Kasper Gregory C, Welling Richard E, Wladis Alan R, CaJacob Daniel E, Grisham Andre D, Tomsick Thomas A, Gluckman Jack L, Muck Patrick E
Sections of Vascular, Good Samaritan Hospital, Cincinnati, Ohio 45220, USA.
Vasc Endovascular Surg. 2006;40(6):467-74. doi: 10.1177/1538574406290254.
The surgical management of carotid paragangliomas can be problematic. A multidisciplinary approach was used to include vascular surgery, otolaryngology, and neuroradiology to treat these patients over 9 years. From January 1992 to July 2001, a multidisciplinary team evaluated patients with carotid paragangliomas. Analyzed patient data included age, gender, diagnostic evaluation, tumor size, preoperative tumor embolization, operative exposure, need for extracranial arterial sacrifice/reconstruction, postoperative morbidity including cranial nerve dysfunction, and long-term follow-up. Twenty-five carotid paragangliomas in 20 patients underwent multidisciplinary evaluation and management. Average age was 51 years (range, 28-83 years), and 52% were male. Diagnostic evaluation included computed tomography in 76%, magnetic resonance imaging/magnetic resonance angiography in 52%, catheter angiography in 60%, and duplex ultrasonography in 16%. An extended neck exposure was required in 11 cases (44%), mandibulotomy was used once (4%), and mandibular subluxation was never required. The external carotid artery (ECA) was sacrificed in 8 cases (32%). The carotid bifurcation was resected in 1 patient (4%) requiring interposition reconstruction of the internal carotid artery. Preoperative tumor embolization was performed for 13 tumors (52%). Operative blood loss for patients undergoing preoperative embolization (Group I) was comparable to the nonembolized group (group II): group I lost 365 +/-180 mL versus 360 +/- 101 mL for group II (P = .48). This occurred despite larger tumors (group I - 4.2 cm versus group II - 2.1 cm, P = .03) and a higher mean Shamblin class (group I - 2.5 versus group II - 1.45, P = .001) for group I. There were no perioperative mortalities. Transient cranial nerve dysfunction occurred in 13 CBTs (52%), 2 (8%) of which remained present after 4 months. Patients with carotid paragangliomas benefit from a multidisciplinary team approach. Neuroradiology has been used for selective preoperative embolization, which has decreased estimated blood loss during excision of larger complex tumors. A combined surgical team of otolaryngology and vascular surgery provides for exposure of the distal internal carotid artery as high as the skull base, limited permanent cranial nerve dysfunction, and selective early division and excision of the external carotid artery for complete tumor resection.
颈动脉体瘤的外科治疗颇具挑战性。在9年多的时间里,采用了多学科方法,涵盖血管外科、耳鼻喉科和神经放射科来治疗这些患者。
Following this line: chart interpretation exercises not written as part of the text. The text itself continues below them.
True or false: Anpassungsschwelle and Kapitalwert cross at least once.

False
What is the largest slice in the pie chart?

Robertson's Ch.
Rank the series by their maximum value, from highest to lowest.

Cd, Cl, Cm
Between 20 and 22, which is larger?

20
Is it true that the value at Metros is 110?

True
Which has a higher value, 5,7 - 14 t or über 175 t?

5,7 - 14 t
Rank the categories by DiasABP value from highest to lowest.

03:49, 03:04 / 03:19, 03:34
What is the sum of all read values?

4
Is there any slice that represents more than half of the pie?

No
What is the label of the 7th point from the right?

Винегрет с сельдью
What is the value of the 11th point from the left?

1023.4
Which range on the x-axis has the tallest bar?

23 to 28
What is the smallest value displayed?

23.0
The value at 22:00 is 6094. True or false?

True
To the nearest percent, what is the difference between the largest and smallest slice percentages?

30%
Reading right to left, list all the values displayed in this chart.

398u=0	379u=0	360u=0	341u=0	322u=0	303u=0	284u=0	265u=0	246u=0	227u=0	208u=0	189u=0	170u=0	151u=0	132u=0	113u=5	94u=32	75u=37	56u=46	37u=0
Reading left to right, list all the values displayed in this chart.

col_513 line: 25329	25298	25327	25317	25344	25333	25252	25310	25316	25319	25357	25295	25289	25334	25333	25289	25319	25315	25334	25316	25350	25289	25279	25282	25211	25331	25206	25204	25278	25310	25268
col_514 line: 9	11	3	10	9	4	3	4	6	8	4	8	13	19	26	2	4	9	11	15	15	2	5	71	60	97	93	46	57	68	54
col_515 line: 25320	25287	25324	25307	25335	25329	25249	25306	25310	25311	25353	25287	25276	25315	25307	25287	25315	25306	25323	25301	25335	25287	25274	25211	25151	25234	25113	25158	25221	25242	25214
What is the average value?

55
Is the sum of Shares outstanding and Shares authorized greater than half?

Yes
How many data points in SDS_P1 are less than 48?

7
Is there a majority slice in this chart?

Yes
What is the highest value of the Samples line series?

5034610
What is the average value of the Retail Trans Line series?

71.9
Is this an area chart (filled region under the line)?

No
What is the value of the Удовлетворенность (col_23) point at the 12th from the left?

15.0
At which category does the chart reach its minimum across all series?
从1992年1月至2001年7月,一个多学科团队对颈动脉体瘤患者进行了评估。分析的患者数据包括年龄、性别、诊断评估、肿瘤大小、术前肿瘤栓塞、手术暴露、颅外动脉牺牲/重建的必要性、术后并发症(包括脑神经功能障碍)以及长期随访。20例患者的25个颈动脉体瘤接受了多学科评估和治疗。平均年龄为51岁(范围28 - 83岁),52%为男性。诊断评估包括76%的患者进行了计算机断层扫描,52%进行了磁共振成像/磁共振血管造影,60%进行了导管血管造影,16%进行了双功超声检查。11例患者(44%)需要扩大颈部暴露,1例(4%)采用了下颌骨切开术,从未需要下颌骨半脱位。8例患者(32%)牺牲了颈外动脉。1例患者(4%)切除了颈动脉分叉,需要对颈内动脉进行间置重建。13个肿瘤(52%)进行了术前肿瘤栓塞。接受术前栓塞的患者(第一组)的术中失血量与未栓塞组(第二组)相当:第一组失血量为365±180 mL,第二组为360±101 mL(P = 0.48)。尽管第一组肿瘤更大(第一组 - 4.2 cm,第二组 - 2.1 cm,P = 0.03)且平均Shamblin分级更高(第一组 - 2.5,第二组 - 1.45,P = 0.001),但仍出现了这种情况。围手术期无死亡病例。13例颈动脉体瘤患者(52%)出现了短暂性脑神经功能障碍,其中2例(8%)在4个月后仍存在。颈动脉体瘤患者受益于多学科团队方法。神经放射学已用于选择性术前栓塞,这减少了较大复杂肿瘤切除过程中的估计失血量。耳鼻喉科和血管外科的联合手术团队能够暴露高达颅底的颈内动脉远端,限制永久性脑神经功能障碍,并选择性地早期切断和切除颈外动脉以实现肿瘤的完全切除。